The foundations of any society must needs be its harmony with, for want of a better term, nature. There is simply no way we can live outside nature, so we have to recognise that we are part of it and live accordingly. This is easier to say than to do, so my apologies for not having ready answers to the torrent of issues such a line of thought unleashes.
The inescapable paradox is that our cities are built to normalise anthropocentric lifestyles. Nobody is to blame for such a situation, it has just happened this way and would probably do the same again if we were to reinvent industrial society. In simple terms we lack the skill set needed to give the natural world a proper hearing and it is a moot point to suggest that we just need time to do so. We have had an incentive to learn for millennia and have spent that time dipping into finite planetary resources in the process.

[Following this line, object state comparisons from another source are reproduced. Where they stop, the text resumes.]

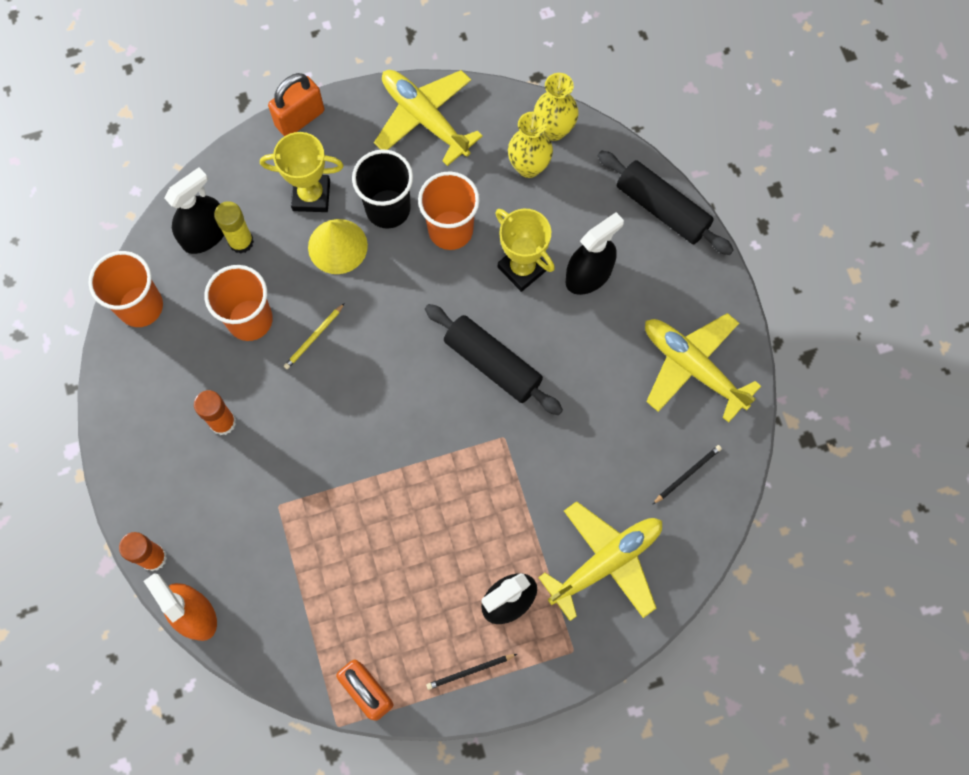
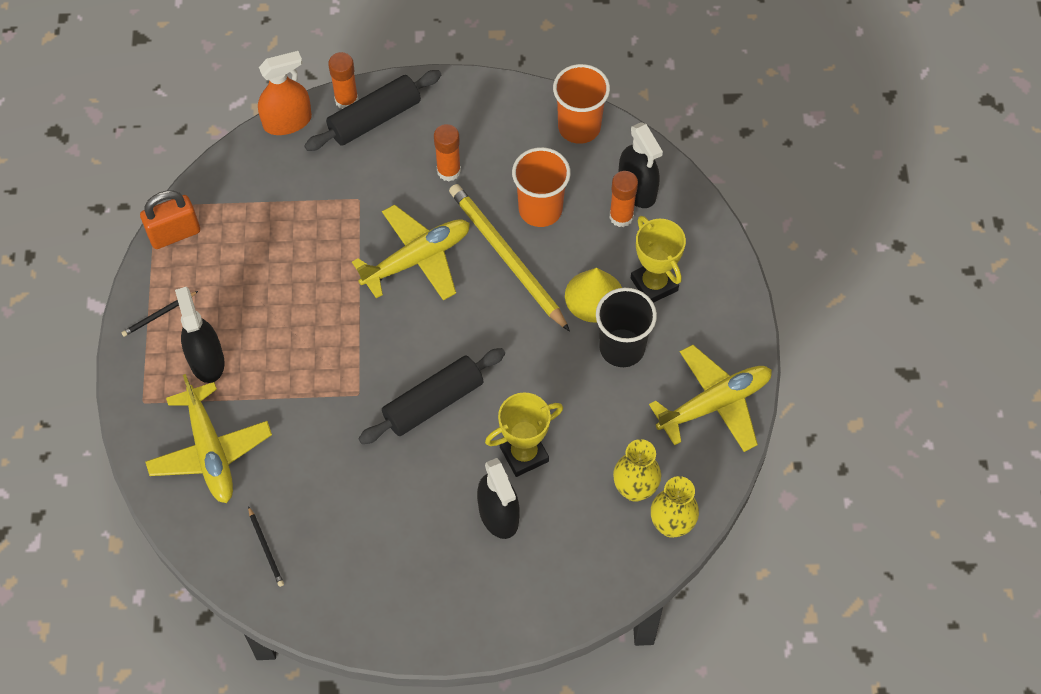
camera: 105 degrees right, 10 degrees down
yellow glue stick [214,201,254,254] -> orange glue stick [610,171,638,227]
yellow trophy [260,132,344,212] -> yellow trophy turned 45 degrees counterclockwise [631,216,686,303]
orange padlock [268,73,324,136] -> none
yellow pencil [284,303,345,369] -> yellow pencil [449,184,570,332], size x2.35
orange cup [418,171,480,250] -> none
black pencil [426,654,517,690] -> black pencil turned 120 degrees counterclockwise [121,291,198,337]
black rolling pin [598,150,734,255] -> black rolling pin moved to [304,70,441,151]
yellow plane [645,313,761,423] -> yellow plane moved to [352,204,470,301]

The earliest settled cities devised elaborate systems for governing both city and hinterland, documenting their transactions with painstaking detail. Literacy was restricted to the ruling class, but every citizen had to be environmentally savvy if the metropolis was to survive, let alone prosper. History bears witness to the long term success of Sumerian cities such as Girsu or Ur, where archaeologists talk of habitation during millennia, an achievement that is unlikely to be matched by the modern industrial economy. Stumbling from environmental crisis to ecological impasse, the industrial economy has played fast and loose with nature, not to mention urban food chains, the subject of this blog.

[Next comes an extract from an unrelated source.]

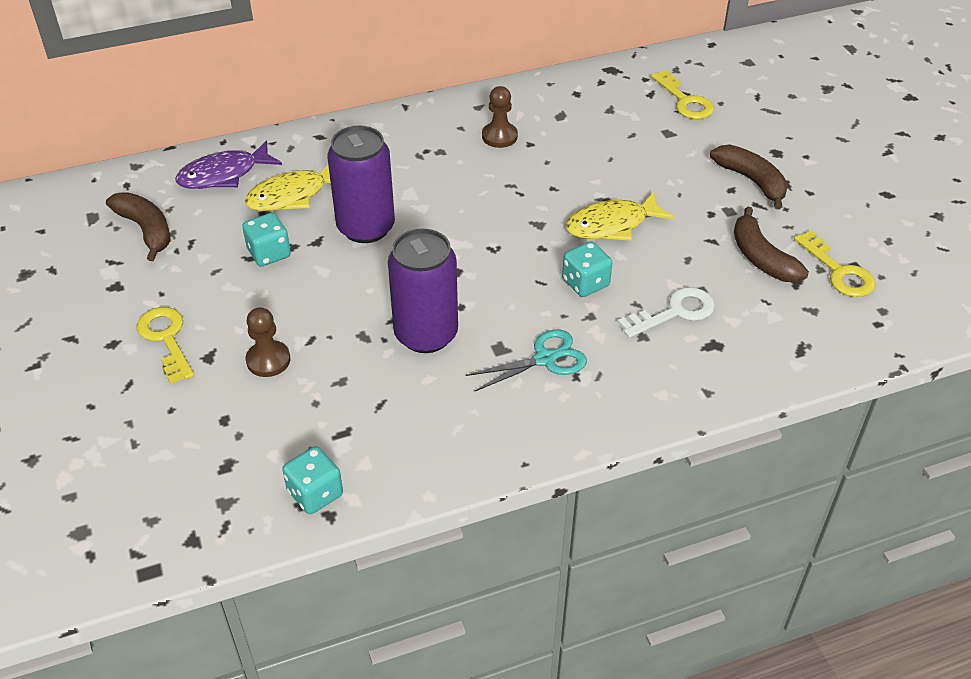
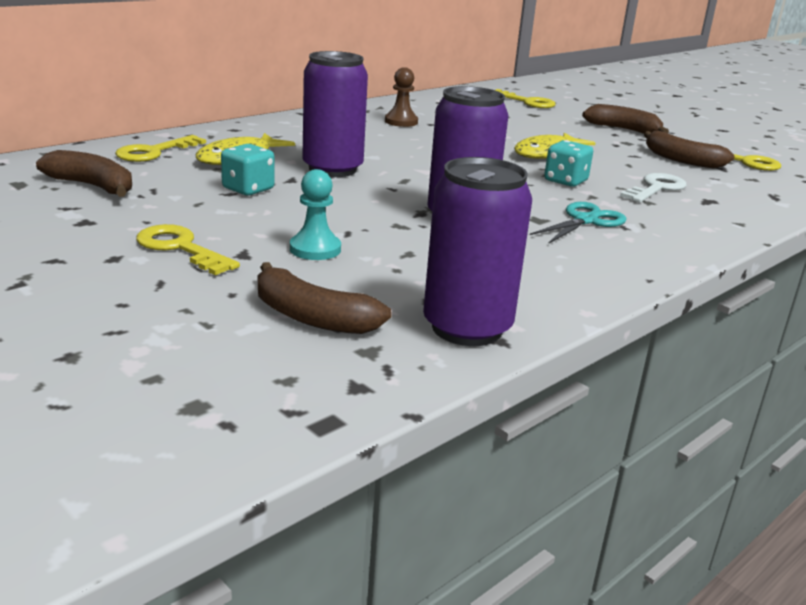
camera: 25 degrees left, 20 degrees down
purple fish [175,141,282,189] -> yellow key [115,135,206,162]
brown pawn [246,307,290,377] -> turquoise pawn [290,169,341,260]
turquoise dice [282,446,343,514] -> purple can [423,157,532,346]
none -> brown banana [258,262,392,334]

More pressing than to understand the fate of early agrarian societies is to understand what they did correctly for centuries. There is good reason to suppose that they had sustainable sanitation of a sort that Sir Alfred Howard envisaged while working on the Indore project. A renewable, natural cycle producing humus within a month would go a long way to explaining the soil’s fertility in the world’s longest-surviving agrarian societies.